- Born: 1970 (age 55–56) Uckfield, England
- Education: Plymouth College of Art and Design
- Occupations: Underwater and beauty photographer, environmentalist

= Candice Farmer =

English underwater photographer

Candice Farmer (born c. 1970) is an underwater fashion and beauty photographer, based in Uckfield, England. She is known professionally by the mononym, Candice.

== Photography ==
Farmer gained a National Diploma and Higher National Diploma in photography at Plymouth College of Art and Design. The course included a module on underwater photography which she has since specialised in. She also studied business studies.

Farmer had her first exhibition in 2001.

She was the recipient of a Shell LiveWIRE award, an enterprise scheme to help support young entrepreneurs into business.

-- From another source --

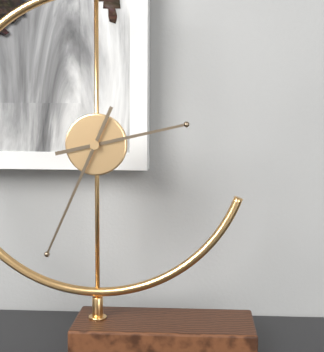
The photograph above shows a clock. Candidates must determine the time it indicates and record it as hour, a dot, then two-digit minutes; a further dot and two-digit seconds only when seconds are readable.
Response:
2.34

Farmer has worked commercially for British Airways and provided fashion stills for a PBS documentary on "How Art Made the World". She also worked for the department store Harrods, the skin cream brand Nivea, the supermarket chain Sainsbury's, the British retailer W H Smith, the British retailer FHM, and the fashion magazines Cosmopolitan, GQ, Harper’s & Queen, Vogue, Elle and Marie Claire.

==Fresh2o==
In 2004 Farmer founded the clean drinking water initiative Fresh2o, intended to raise awareness and funding for fresh water projects. As part of her campaign she has created a series of celebrity photographs to highlight the cause, including as models Keira Knightley, Kelly Brook, Sir Nick Faldo, Nicko McBrain and Tamzin Outhwaite. Supporters also include Janet Jackson, Jay Kay, Will Smith, Ellen Whitaker, Bear Grylls, and Zac Efron.

==Personal life==
Candice is a professional diver and accomplished show-jumper, having competed in Switzerland for many years and now in the UK.